Embracing sustainable building practices
As the world moves towards a net zero future, there's a growing demand among architects, designers, builders, and property owners to embrace sustainable building practices. Some effective concepts in achieving this objective are incorporating local vernacular architecture and the 100-kilometer home concept, and Life Cycle Assessments (LCA). By integrating these methods into the design process, we can help reduce the environmental impact of construction and transportation.
Local vernacular architecture
Architects can reduce the environmental impact of buildings by utilizing local vernacular architecture. Local vernacular refers to traditional building techniques and designs that are unique to a region and are developed over centuries to cater to the climate, materials, and culture of the local community. It often leads to a unique identifier of buildings and structures around the world. For example, homes built on stilts in coastal areas of Southeast Asia to protect them from flooding and allowing air to circulate underneath to keep them cool and dry.
By incorporating these techniques, architects can reduce the environmental impact of buildings because they are better suited to the local climate, using natural ventilation, shading, or thermal mass to regulate temperature. Additionally, traditional materials like wood or adobe tend to have long-lasting qualities and can be locally sourced, making them more sustainable alternatives to modern construction methods and materials.
The 100-kilometer home method
Local vernacular architecture can be implemented using the 100-kilometer from home method, which proposes that all resources used to construct a building should be sourced within a 100-kilometer radius of the site. This significantly reduces the carbon footprint of transport and logistics, making buildings more sustainable.
The idea originated from the 100-mile diet, which was started by Canadian writers Alisa Smith and J.B. MacKinnon in 2006. They challenged themselves to eat only locally sourced food for a year. The success of the experiment, though not practiced by many today, led to a similar concept in construction.
It all started in 2012, when the Architecture Foundation of British Columbia organized an architectural competition, asking entrants to design a home using materials made or recycled within 100 kilometers of Vancouver. Tony Osborn's Myco House, which proposed innovative materials such as mushroom mycelium masonry blocks, lime-pozzolan concrete, lime-hemp plaster, and pine beetle wood, won the grand prize. While scaling up such construction may not be feasible, exploring more location-conscious building choices for homes can make a difference when it comes to homes in the future.
One hundred — or even one thousand — years ago, this would’ve been a no-brainer: of course, you’re going to build your family home with whatever materials you can locally find. Fast forward to today, cargo ships, planes, trains, and cars have enabled globalization. Today, one can order marble countertops from Italy and quality bamboo floors from China. You can mix the East and the West, the Scandinavian and the Moroccan all in one home and it begins to add up the carbon and cost of having this luxury.
Adopting this method is a step in the right direction towards sustainable architecture. It encourages creativity and innovation while reducing the environmental impact of buildings.

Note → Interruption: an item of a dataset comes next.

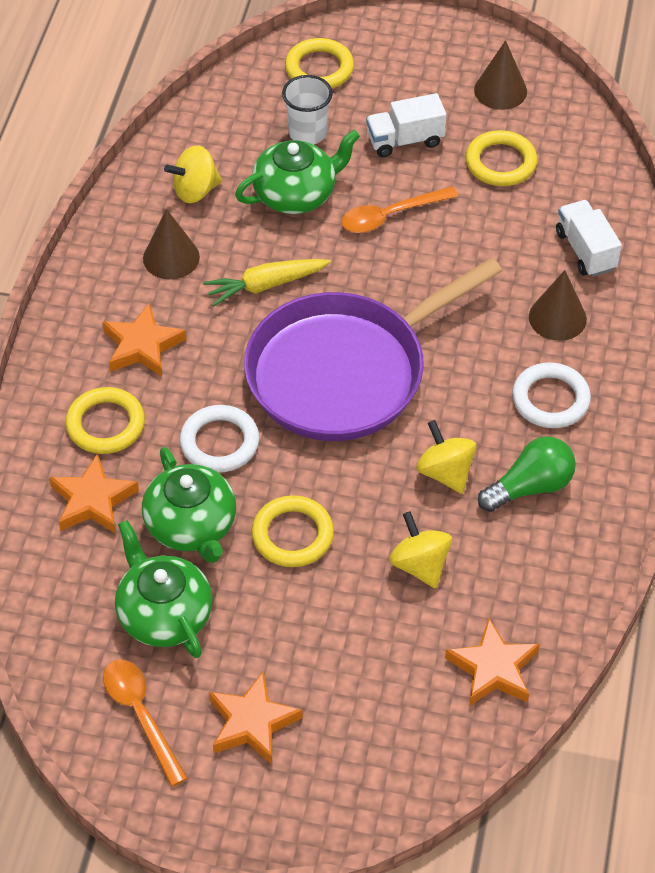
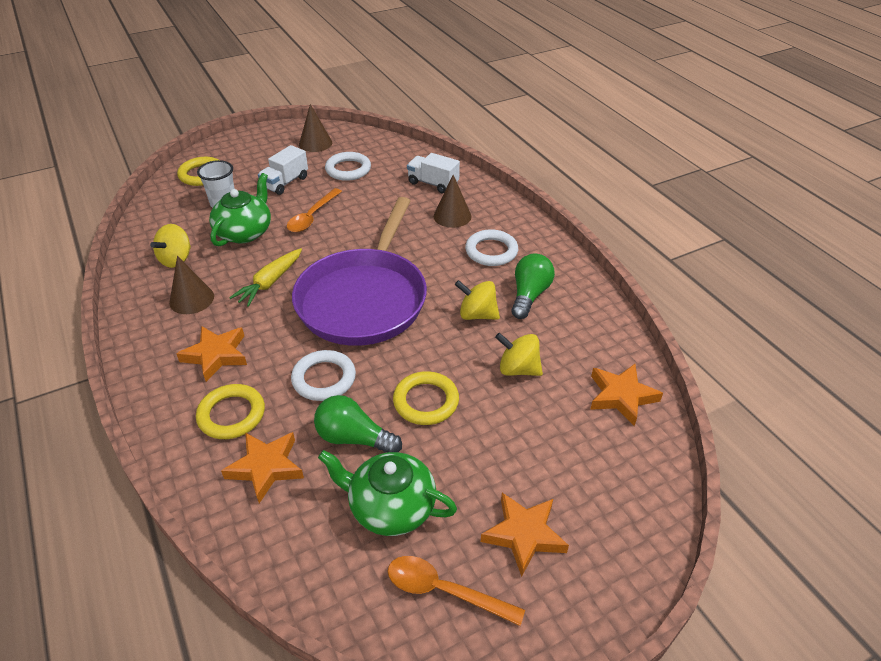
camera: 40 degrees left, 10 degrees down
green teapot [142,447,236,563] -> green light bulb [314,395,402,453]
yellow ring [466,130,537,186] -> white ring [325,152,371,181]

Life Cycle Assessment (LCA)
LCAs are another powerful tool that architects can use to measure the environmental impact of a building over its entire lifespan, including its raw material extraction, construction, operation, and end-of-life disposal. By adopting LCA methodologies, which consider various factors such as energy consumption, greenhouse gas emissions, and resource depletion, providing designers with information on how to minimize environmental impacts while still meeting the building's functional requirements.
Architects who implement LCAs in their designs also consider local climate and geographical characteristics. This approach leads to sustainable architecture that responds to the site’s specific needs while promoting the use of local resources and materials. By applying the principles of vernacular architecture, architects can incorporate local traditions, technology, and materials into their designs, resulting in energy-efficient, durable, and comfortable buildings for occupants.
The use of LCAs in building design assists architects in identifying areas of improvement for building performance. For example, by pinpointing the primary sources of energy consumption, such as heating, cooling, and lighting, architects can use energy-efficient materials to reduce energy usage.
Concepts like these are a step in the right direction, they are an alternative that calls for creativity and innovation, but also an alternative that can really make a difference for the health of the planet we call home.
The architecture, engineering, and construction (AEC) industry plays a significant role in building sustainable structures that contribute to a net-zero future. Architects can use LCA methodologies as a powerful tool to design sustainable structures that respond to local conditions while reducing their environmental impact. To accomplish this, we need to incorporate the principles of local vernacular architecture and the 100-kilometer home movement to promote the use of locally sourced materials and resources. By adopting a net-zero approach to building design, architects can pave the way for a future where structures are sustainable, resilient, and provide a healthy and comfortable living environment for all occupants.